I've had tons of L lenses and still have a good many, but I was blown away by the Zeiss glass. Particularly the 21mm f/2.8, the 100mm f/2 Makro, and the 50mm f/2 Makro. They are so sharp edge to edge it's unbelievable. Even the 35 f/2 (one of their cheaper lenses) is as sharp as my 35L. I would say that their Canon counterparts are equally sharp in the center, but the Zeiss glass is killing it in terms of edge sharpness. Also they have very very uniform color across the board, so matching color between shots is very easy. They definitely have a unique look, very contrasty but with incredibly fine detail. If you hit the sweet spot on those lenses they separate the subject from the background like no other, creating almost a 3D effect (here is an example, not the best, but the first I could find)(100mm Makro):






I have been trying to make myself get rid of all my L lenses and replace them with Zeiss glass, but can't bring myself to let them go, but I think I'm almost there. The thing about my 1.2 and 1.4 primes, I rarely shoot video below f/2, and the Zeiss glass retains sharpness well even stopped down, so I can live without the extra stops. Sure they don't have AF, but that just means more money going to optics. 

I think the only Canon lens I'll end up keeping is my 14L II, as Zeiss doesn't make anything ultra wide ZE mount lenses at the moment. But if the 15mm f/2.8 rumor comes true, I may have to give up the 14L as well.


----------



## Leopard Lupus (Mar 11, 2012)

If you are considering "future-proofing" with Canon, i say stick with Canon glass. HOWEVER this is coming from someone who loves his Zeiss lenses!
Both Canon L and Zeiss are excellent choices. But in the case of the 5D lll and considering what Neuro said, not having the focus screen truly does make it more difficult to see the true DoF that your Zeiss can produce. 
Personally, I own Canon L glass and Zeiss glass. I find the combination of the two to be great, especially when it comes to different outputs of color. 
The best way to decide is to rent, compare and shoot for a bit. Find what works for you and go from there


----------



## ew20 (Mar 11, 2012)

I honestly didn't find switching focus screens that big of a deal with the ZE. Yes, the S screen helps a bit but it's not a huge difference. After shooting with it for a short while you get a feel of what the lens is capable of and you know what your images are going to look like. I definitely wouldn't let the lack of screens deter you from getting the lens. A more important consideration is your subject matter when thinking about getting a Zeiss.

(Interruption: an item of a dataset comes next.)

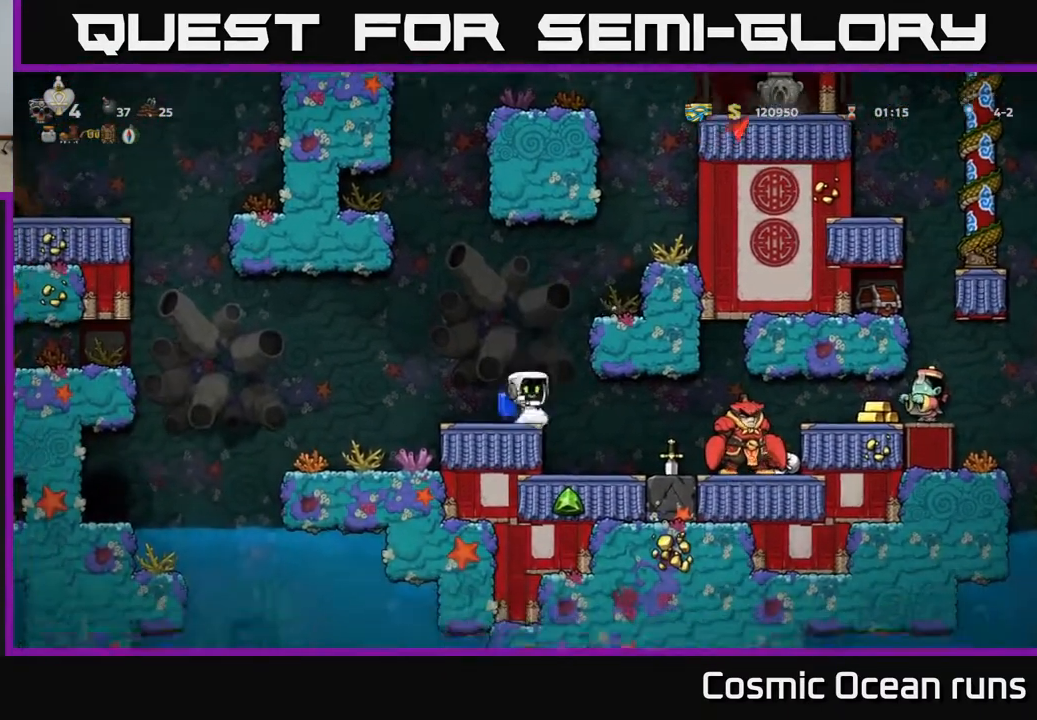
{"buttons": ["X", "DPAD_DOWN"], "left_stick": "center", "right_stick": "center", "events": [[100, "DPAD_RIGHT", "up"], [283, "DPAD_RIGHT", "down"], [400, "DPAD_DOWN", "down"], [417, "DPAD_RIGHT", "up"], [467, "X", "down"]]}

It is not an action lens. It is superb for street scenes and landscapes, but it is very difficult to nail objects in motion unless you are a manual focus wizard. I consider myself very fast with MF lenses, but if something is moving fairly quickly I miss focus more often than not. I use the 24-70 for moving things.

The drawing style of the ZE is very unique and it produces very distinct images. The detail and contrast is 2nd to none. The style definitely isn't for everyone, some find that images are almost 'too sharp'.

As has been mentioned, nothing beats comparing them side by side so rent them if you can. I personally don't think you can go wrong with either, they are just different tools for different situations


----------